Although the data scientist came to prominence with the advent of big data, data science as a discipline is an age-old concept that incorporates a wide variety of ICT skills. And this is where data scientists find their place, by quickly bringing together the necessary skills and knowledge to produce information and insights that would result in value for a company.

Third reality: foundations

With that in mind, the third reality is the necessity of adequate infrastructure and maturity before hiring even one data scientist. No lucid executive should afford the expense of employing data scientists without first ensuring the fundamentals are sound.

[Data scientists] are so scarce that they are often referred to as unicorns.

There should be a data management strategy, good data quality, good data governance, a platform and architecture, and operational data processes. These outcomes rationally precede statistical and predictive analyses and the entirety of the interrogative and operational functions companies seek to perform with their data.

Fourth reality: toolbox

Thereafter, the fourth reality is that these people require a toolbox. They must have the analytical tools to perform data quality experiments and roll-outs as well as the statistical tools such as Statistical Package for the Social Sciences, the R programming language and software environment for statistical computing and graphics, PIG and general purpose Python programming languages for anywhere access and quick high-level programming, and MATLAB (Matrix Laboratory), which is useful for linear algebra, solving algebraic and differential equations, and numerical integration.

Larger South African organisations already, to some extent, have the foundation they require and even some of the skills to launch the data scientist function. Some have already acquired the requisite skilled personnel and have operational projects.

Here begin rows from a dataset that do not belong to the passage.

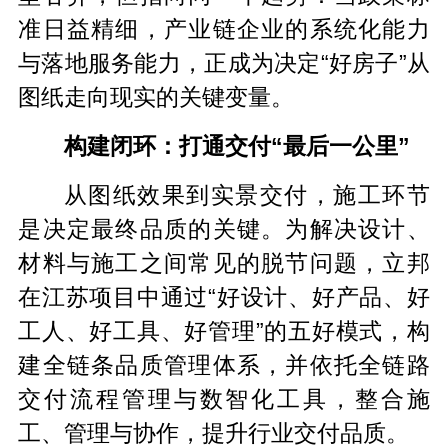
准日益精细，产业链企业的系统化能力
与落地服务能力，正成为决定“好房子”从
图纸走向现实的关键变量。
构建闭环：打通交付“最后一公里”
从图纸效果到实景交付，施工环节
是决定最终品质的关键。为解决设计、
材料与施工之间常见的脱节问题，立邦
在江苏项目中通过“好设计、好产品、好
工人、好工具、好管理”的五好模式，构
建全链条品质管理体系，并依托全链路
交付流程管理与数智化工具，整合施
工、管理与协作，提升行业交付品质。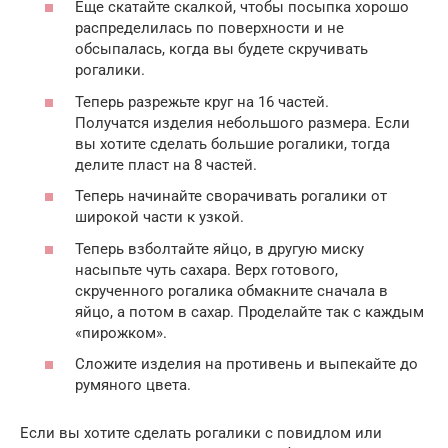
Еще скатайте скалкой, чтобы посыпка хорошо
распределилась по поверхности и не
обсыпалась, когда вы будете скручивать
рогалики.
Теперь разрежьте круг на 16 частей.
Получатся изделия небольшого размера. Если
вы хотите сделать большие рогалики, тогда
делите пласт на 8 частей.
Теперь начинайте сворачивать рогалики от
широкой части к узкой.
Теперь взболтайте яйцо, в другую миску
насыпьте чуть сахара. Верх готового,
скрученного рогалика обмакните сначала в
яйцо, а потом в сахар. Проделайте так с каждым
«пирожком».
Сложите изделия на противень и выпекайте до
румяного цвета.
Если вы хотите сделать рогалики с повидлом или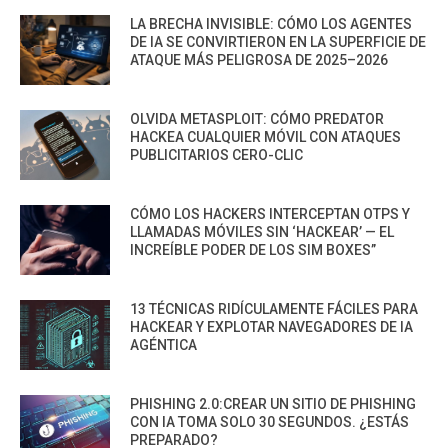
LA BRECHA INVISIBLE: CÓMO LOS AGENTES
DE IA SE CONVIRTIERON EN LA SUPERFICIE DE
ATAQUE MÁS PELIGROSA DE 2025–2026
OLVIDA METASPLOIT: CÓMO PREDATOR
HACKEA CUALQUIER MÓVIL CON ATAQUES
PUBLICITARIOS CERO-CLIC
CÓMO LOS HACKERS INTERCEPTAN OTPS Y
LLAMADAS MÓVILES SIN ‘HACKEAR’ — EL
INCREÍBLE PODER DE LOS SIM BOXES”
13 TÉCNICAS RIDÍCULAMENTE FÁCILES PARA
HACKEAR Y EXPLOTAR NAVEGADORES DE IA
AGÉNTICA
PHISHING 2.0:CREAR UN SITIO DE PHISHING
CON IA TOMA SOLO 30 SEGUNDOS. ¿ESTÁS
PREPARADO?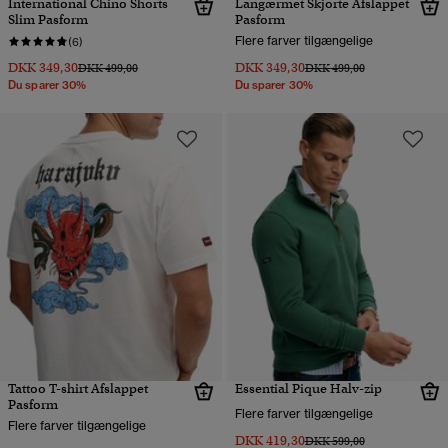
International Chino Shorts
Langærmet Skjorte Afslappet
Slim Pasform
Pasform
Flere farver tilgængelige
(6)
DKK 349,30
DKK 349,30
Pris nedsat fra
til
Pris nedsat fra
til
DKK 499,00
DKK 499,00
Du sparer 30%
Du sparer 30%
Tattoo T-shirt Afslappet
Essential Pique Halv-zip
Pasform
Flere farver tilgængelige
Flere farver tilgængelige
DKK 419,30
Pris nedsat fra
til
DKK 599,00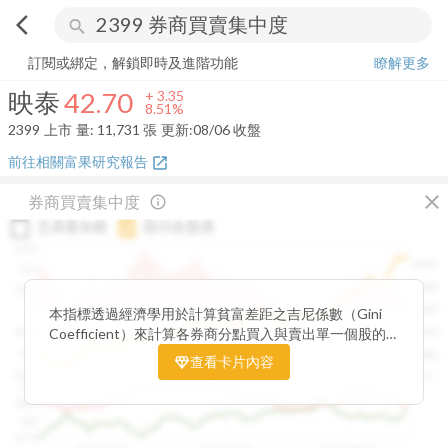
arrow_back_ios
search
映泰
42.70
+
8.51%
量:
11,731
張
訂閱或綁定，解鎖即時及進階功能
瞭解更多
映泰
42.70
+
3.35
8.51%
2399
上市
量:
11,731
張
更新:
08/06 收盤
前往相關富果研究報告
open_in_new
close
券商買賣集中度
info_outline
交易量加權
顯示收盤價
0.15
1400
0.1
1300
0.05
1200
0
本指標透過經濟學用於計算貧富差距之吉尼係數（Gini
Coefficient）來計算各券商分點買入與賣出單一個股的
-0.05
1100
集中程度。可做為籌碼面分析的一個重要參考。
-0.1
1000
查看卡片內容
-0.15
900
0.9
0.85
0.8
0.75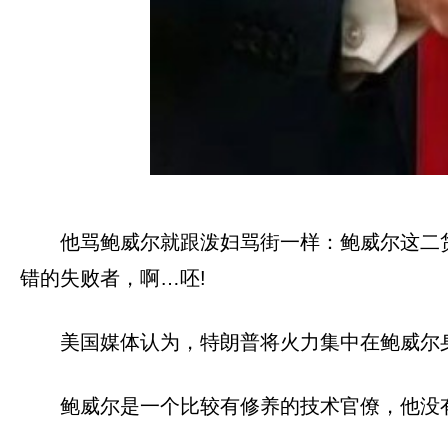
他骂鲍威尔就跟泼妇骂街一样：鲍威尔这二
错的失败者，啊…呸!
美国媒体认为，特朗普将火力集中在鲍威尔
鲍威尔是一个比较有修养的技术官僚，他没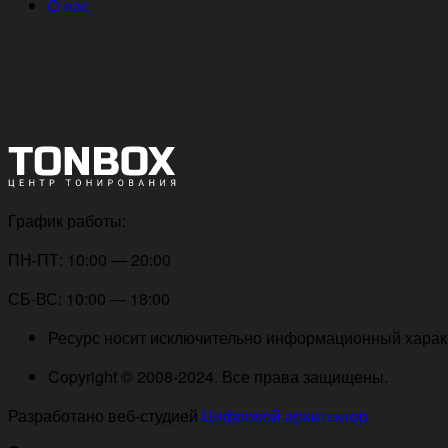
О нас
График работы:
ПН-ПТ: 10:00 — 20:00
СБ-ВС: 10:00 — 18:00
Ресурс носит исключительно информационный характе
Copyright © 2008-2024. Все права защищены.
Разработано веб-студией
Цифровой архитектор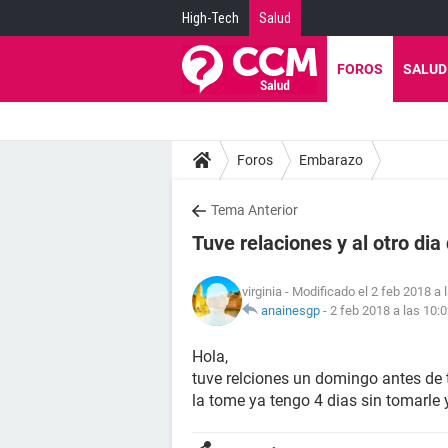
High-Tech
Salud
FOROS
SALUD
Foros
Embarazo
Tema Anterior
Tuve relaciones y al otro dia 
virginia
- Modificado el 2 feb 2018 a 
anainesgp
-
2 feb 2018 a las 10:
Hola,
tuve relciones un domingo antes de t
la tome ya tengo 4 dias sin tomarle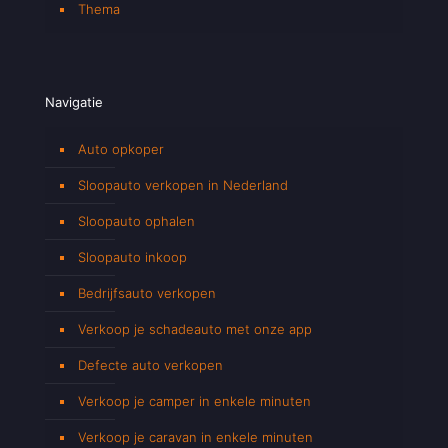
Thema
Navigatie
Auto opkoper
Sloopauto verkopen in Nederland
Sloopauto ophalen
Sloopauto inkoop
Bedrijfsauto verkopen
Verkoop je schadeauto met onze app
Defecte auto verkopen
Verkoop je camper in enkele minuten
Verkoop je caravan in enkele minuten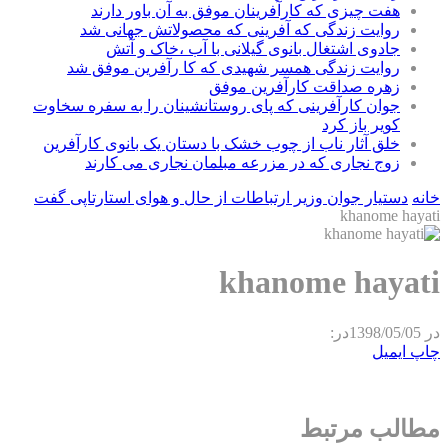
هفت چیزی که کارآفرینان موفق به آن باور دارند
روایت زندگی که آفرینی که محصولاتش جهانی شد
جادوی اشتغال بانوی گیلانی با آب ،خاک و آتش
روایت زندگی همسر شهیدی که کا رآفرین موفق شد
زهره صداقت کارآفرین موفق
جوان کارآفرینی که پای روستانشینان را به سفره سخاوت
کویر باز کرد
خلق آثار ناب از چوب خشک با دستان یک بانوی کارآفرین
زوج نجاری که در مزرعه مبلمان نجاری می کارند
خانه
دستیار جوان وزیر ارتباطات از حال و هوای استارتاپی گفت
khanome hayati
khanome hayati
در
1398/05/05
در:
چاپ
ایمیل
مطالب مرتبط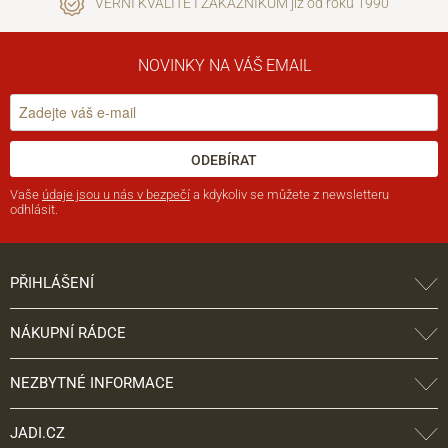
VĚRNÍ KVALITĚ I ZÁKAZNÍKŮM již od roku 1990
NOVINKY NA VÁŠ EMAIL
ODEBÍRAT
Vaše
údaje jsou u nás v bezpečí
a kdykoliv se můžete z newsletteru
odhlásit.
PŘIHLÁŠENÍ
NÁKUPNÍ RÁDCE
NEZBYTNÉ INFORMACE
JADI.CZ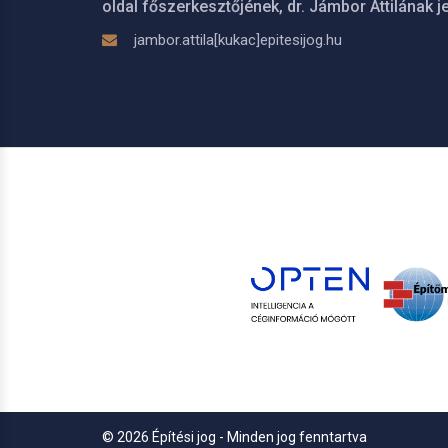
oldal főszerkesztőjének, dr. Jámbor Attilának je
jambor.attila[kukac]epitesijog.hu
© 2026 Építési jog - Minden jog fenntartva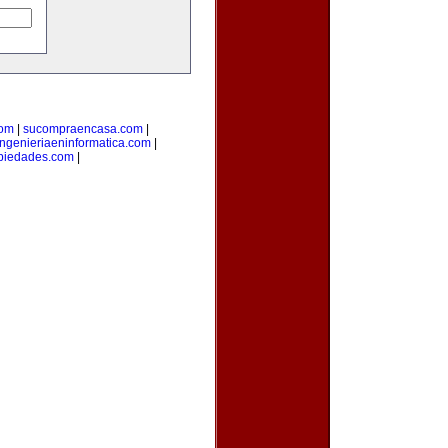
com
|
sucompraencasa.com
|
ingenieriaeninformatica.com
|
opiedades.com
|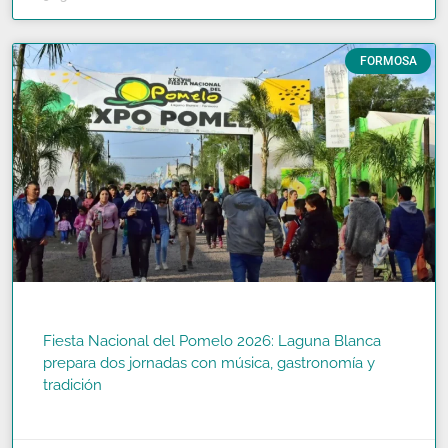
FORMOSA
Fiesta Nacional del Pomelo 2026: Laguna Blanca
prepara dos jornadas con música, gastronomía y
tradición
READ MORE »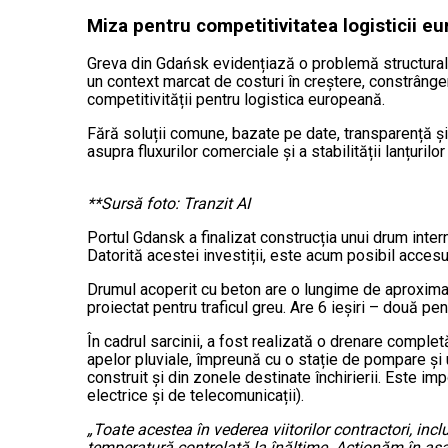
Miza pentru competitivitatea logisticii e
Greva din Gdańsk evidențiază o problemă structurală: l
un context marcat de costuri în creștere, constrânger
competitivității pentru logistica europeană.
Fără soluții comune, bazate pe date, transparență și 
asupra fluxurilor comerciale și a stabilității lanțurilo
**Sursă foto: Tranzit AI
Portul Gdansk a finalizat construcția unui drum intern
Datorită acestei investiții, este acum posibil accesu
Drumul acoperit cu beton are o lungime de aproximat
proiectat pentru traficul greu. Are 6 ieșiri – două pe
În cadrul sarcinii, a fost realizată o drenare comple
apelor pluviale, împreună cu o stație de pompare și 
construit și din zonele destinate închirierii. Este imp
electrice și de telecomunicații).
„Toate acestea în vederea viitorilor contractori, in
temperatură controlată la înălțime. Acționăm în așa f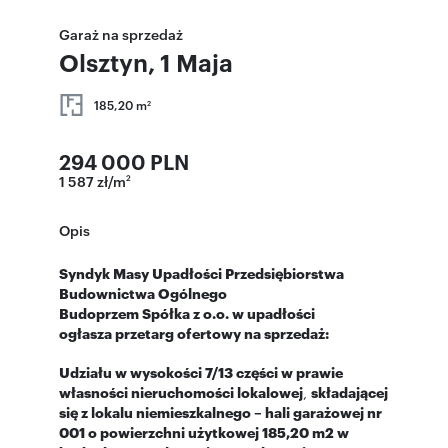
Garaż na sprzedaż
Olsztyn, 1 Maja
185,20 m
2
294 000 PLN
1 587 zł/m
2
Opis
Syndyk Masy Upadłości Przedsiębiorstwa
Budownictwa Ogólnego
Budoprzem Spółka z o.o. w upadłości
ogłasza przetarg ofertowy na sprzedaż:
Udziału w wysokości 7/13 części w prawie
własności nieruchomości lokalowej
,
składającej
się z lokalu niemieszkalnego – hali garażowej nr
001 o powierzchni użytkowej 185,20 m2 w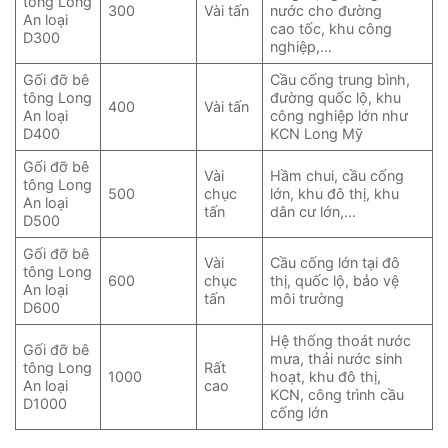
tông Long
300
Vài tấn
nước cho đường
An loại
cao tốc, khu công
D300
nghiệp,…
Gối đỡ bê
Cầu cống trung bình,
tông Long
đường quốc lộ, khu
400
Vài tấn
An loại
công nghiệp lớn như
D400
KCN Long Mỹ
Gối đỡ bê
Vài
Hầm chui, cầu cống
tông Long
500
chục
lớn, khu đô thị, khu
An loại
tấn
dân cư lớn,…
D500
Gối đỡ bê
Vài
Cầu cống lớn tại đô
tông Long
600
chục
thị, quốc lộ, bảo vệ
An loại
tấn
môi trường
D600
Hệ thống thoát nước
Gối đỡ bê
mưa, thải nước sinh
tông Long
Rất
1000
hoạt, khu đô thị,
An loại
cao
KCN, công trình cầu
D1000
cống lớn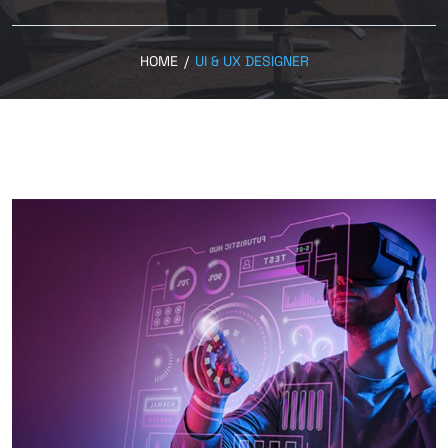
HOME
/
UI & UX DESIGNER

Many smaller companies, however, are gingerly dipping a toe into the waters, because they know and understand the business benefits. However, they do not know and understand what lies behind the façade of benefits, they do not have the resources to retain experienced people indefinitely, they do not have the fundamentals in place, and they struggle to grasp the scope of their intentions. These companies are not, however, to be left in the cold. The scarcity of skills has resulted in the acknowledged data consultancies investing in personnel to fill the breach.